Hoffman introduced the same bill last year, and while it passed the Senate with a vote along party lines, it did not make it past the House.

Greg Blackie, deputy director of policy for the Arizona Free Enterprise Club, asked senators to vote in favor of the bill because he said that taxes on miles driven are being used as a tool to limit free movement of people and to “reduce freedom.”

He warned of a report from the Arizona Department of Transportation last year on carbon reduction strategies that included a goal of reducing vehicle miles traveled and reducing the number of single-occupant vehicles on the road.

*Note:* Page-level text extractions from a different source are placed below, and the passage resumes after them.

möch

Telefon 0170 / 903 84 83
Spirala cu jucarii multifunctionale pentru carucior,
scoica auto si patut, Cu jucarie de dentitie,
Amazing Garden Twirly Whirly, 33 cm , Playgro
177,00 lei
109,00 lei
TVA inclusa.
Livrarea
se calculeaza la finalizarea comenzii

On a vote of 4-3, with Republicans in favor and Democrats opposed, the committee sent the bill to the full Senate for consideration. The committee also voted along party lines to approve Hoffman’s Senate Concurrent Resolution 1002, which would ask voters in November to ban cities from collecting taxes based on vehicle miles traveled, unless the person consents to monitoring and taxation.

Marilyn Rodriguez, a lobbyist for Rural Arizona Action, said the group opposed the resolution, and expressed concerns about the consequences, especially because of the expected increase in the shortfall for road funding through the gas tax, and a lack of other solutions to replace that revenue.

Jacob Emmett, lobbyist for the County Supervisors Association of Arizona, also expressed concerns about the resolution, saying that it “prohibits revenue options without suggesting other solutions.”

He added that a miles-traveled tax would ensure that electric vehicles are paying their fair share for road infrastructure like other vehicles do through the gas tax.